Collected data
• • • •

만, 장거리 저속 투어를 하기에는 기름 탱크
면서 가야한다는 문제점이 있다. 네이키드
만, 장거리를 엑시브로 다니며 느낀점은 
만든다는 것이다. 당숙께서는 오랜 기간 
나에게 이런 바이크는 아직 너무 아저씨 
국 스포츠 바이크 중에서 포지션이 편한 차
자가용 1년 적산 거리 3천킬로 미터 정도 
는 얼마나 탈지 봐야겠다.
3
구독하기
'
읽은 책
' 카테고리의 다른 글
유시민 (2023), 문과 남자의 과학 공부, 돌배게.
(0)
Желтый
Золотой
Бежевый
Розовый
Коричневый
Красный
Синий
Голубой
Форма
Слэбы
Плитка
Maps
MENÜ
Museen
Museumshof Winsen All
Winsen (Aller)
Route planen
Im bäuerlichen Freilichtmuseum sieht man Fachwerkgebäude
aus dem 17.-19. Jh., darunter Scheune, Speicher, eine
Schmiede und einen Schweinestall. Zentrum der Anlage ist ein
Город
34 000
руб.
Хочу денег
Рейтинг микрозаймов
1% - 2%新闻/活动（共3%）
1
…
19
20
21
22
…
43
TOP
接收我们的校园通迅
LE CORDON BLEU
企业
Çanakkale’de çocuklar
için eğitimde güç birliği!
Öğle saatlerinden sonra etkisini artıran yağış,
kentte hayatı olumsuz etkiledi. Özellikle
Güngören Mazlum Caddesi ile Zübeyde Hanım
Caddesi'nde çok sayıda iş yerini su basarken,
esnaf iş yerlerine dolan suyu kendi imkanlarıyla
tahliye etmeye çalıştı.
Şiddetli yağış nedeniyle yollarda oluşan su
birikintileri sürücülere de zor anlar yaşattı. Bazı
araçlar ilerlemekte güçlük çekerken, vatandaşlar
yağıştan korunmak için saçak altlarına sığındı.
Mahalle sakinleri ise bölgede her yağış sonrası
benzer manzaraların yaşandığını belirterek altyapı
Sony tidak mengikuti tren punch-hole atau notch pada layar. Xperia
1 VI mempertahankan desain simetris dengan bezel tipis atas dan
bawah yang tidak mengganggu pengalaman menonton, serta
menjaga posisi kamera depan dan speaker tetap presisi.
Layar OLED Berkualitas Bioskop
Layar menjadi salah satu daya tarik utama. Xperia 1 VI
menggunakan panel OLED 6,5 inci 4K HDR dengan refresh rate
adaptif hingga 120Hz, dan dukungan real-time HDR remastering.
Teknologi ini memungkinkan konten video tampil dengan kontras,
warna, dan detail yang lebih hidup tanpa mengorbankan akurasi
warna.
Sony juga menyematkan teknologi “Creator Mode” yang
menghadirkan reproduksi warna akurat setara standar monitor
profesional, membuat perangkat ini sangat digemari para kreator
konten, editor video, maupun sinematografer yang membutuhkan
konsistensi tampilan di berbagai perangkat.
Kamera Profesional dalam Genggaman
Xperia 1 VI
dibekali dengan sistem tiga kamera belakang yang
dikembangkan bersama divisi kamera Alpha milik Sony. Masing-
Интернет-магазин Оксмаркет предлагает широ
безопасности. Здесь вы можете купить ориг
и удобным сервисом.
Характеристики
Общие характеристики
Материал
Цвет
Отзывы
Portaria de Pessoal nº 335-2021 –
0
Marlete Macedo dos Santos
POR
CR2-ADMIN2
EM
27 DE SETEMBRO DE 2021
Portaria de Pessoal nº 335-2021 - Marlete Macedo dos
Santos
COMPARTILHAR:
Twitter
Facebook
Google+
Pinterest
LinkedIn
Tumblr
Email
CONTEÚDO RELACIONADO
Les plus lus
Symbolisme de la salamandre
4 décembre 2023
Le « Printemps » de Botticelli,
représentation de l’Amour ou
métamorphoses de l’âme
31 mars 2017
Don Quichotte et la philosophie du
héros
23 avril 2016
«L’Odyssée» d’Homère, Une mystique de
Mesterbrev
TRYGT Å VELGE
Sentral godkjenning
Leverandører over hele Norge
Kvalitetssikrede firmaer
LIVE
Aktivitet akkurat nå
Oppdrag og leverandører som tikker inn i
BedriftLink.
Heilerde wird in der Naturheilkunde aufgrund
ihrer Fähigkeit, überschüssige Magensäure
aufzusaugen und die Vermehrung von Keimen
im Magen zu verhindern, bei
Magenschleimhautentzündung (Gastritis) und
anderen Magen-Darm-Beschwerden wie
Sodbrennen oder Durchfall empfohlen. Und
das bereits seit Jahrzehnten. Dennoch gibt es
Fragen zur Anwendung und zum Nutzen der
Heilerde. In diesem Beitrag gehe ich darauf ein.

• • • •

▶ **ACTIVITY**
Across the data, tally the lines containing "OLED" and give back the number alone.

▶ **RESULT BELOW**
2